Set exercise:
Copy the listing from the line holding "pose: elev=281.3 azim=119.9" through its end, inclusive, switching every "pose" to "camera" and changing nothing else.

___ The data ___

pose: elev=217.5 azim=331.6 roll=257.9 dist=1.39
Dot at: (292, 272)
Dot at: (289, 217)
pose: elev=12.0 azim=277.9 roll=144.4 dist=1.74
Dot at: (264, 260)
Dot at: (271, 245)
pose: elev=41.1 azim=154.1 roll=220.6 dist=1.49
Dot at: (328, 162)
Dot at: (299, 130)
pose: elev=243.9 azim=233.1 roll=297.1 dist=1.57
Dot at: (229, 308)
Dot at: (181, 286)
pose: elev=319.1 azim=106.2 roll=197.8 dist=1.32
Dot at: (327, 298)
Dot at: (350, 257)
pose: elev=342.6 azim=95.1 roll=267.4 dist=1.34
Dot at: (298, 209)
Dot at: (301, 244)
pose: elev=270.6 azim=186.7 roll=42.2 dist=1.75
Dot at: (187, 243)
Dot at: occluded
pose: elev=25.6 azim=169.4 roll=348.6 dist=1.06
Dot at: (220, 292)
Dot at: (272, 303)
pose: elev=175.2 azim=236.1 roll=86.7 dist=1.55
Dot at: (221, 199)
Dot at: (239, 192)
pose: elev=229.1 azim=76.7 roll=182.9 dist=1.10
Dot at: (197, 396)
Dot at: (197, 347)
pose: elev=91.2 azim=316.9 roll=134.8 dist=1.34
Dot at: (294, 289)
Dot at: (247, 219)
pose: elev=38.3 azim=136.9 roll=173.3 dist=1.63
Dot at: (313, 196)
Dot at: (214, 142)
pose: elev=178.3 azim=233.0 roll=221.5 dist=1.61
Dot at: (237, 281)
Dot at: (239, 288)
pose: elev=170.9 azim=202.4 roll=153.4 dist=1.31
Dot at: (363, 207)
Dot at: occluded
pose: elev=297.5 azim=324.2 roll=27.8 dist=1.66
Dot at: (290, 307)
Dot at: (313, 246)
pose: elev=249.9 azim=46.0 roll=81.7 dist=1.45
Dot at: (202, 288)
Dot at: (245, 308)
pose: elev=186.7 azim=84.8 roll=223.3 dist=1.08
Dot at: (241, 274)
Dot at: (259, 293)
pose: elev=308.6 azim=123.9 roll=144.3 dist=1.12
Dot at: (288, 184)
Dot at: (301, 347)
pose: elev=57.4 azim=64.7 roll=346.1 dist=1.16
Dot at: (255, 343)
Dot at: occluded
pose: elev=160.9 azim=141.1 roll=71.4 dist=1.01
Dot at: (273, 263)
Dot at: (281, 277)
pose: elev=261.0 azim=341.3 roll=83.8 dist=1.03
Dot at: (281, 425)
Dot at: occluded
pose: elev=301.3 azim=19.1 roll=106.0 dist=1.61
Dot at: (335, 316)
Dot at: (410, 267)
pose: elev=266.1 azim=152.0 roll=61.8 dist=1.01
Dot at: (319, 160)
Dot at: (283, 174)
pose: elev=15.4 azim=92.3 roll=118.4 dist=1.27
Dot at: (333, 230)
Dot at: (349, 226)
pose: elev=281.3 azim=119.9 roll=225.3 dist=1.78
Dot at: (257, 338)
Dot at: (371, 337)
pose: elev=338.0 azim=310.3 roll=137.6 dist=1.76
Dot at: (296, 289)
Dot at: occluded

___

Solved exercise:
camera: elev=281.3 azim=119.9 roll=225.3 dist=1.78
Dot at: (257, 338)
Dot at: (371, 337)
camera: elev=338.0 azim=310.3 roll=137.6 dist=1.76
Dot at: (296, 289)
Dot at: occluded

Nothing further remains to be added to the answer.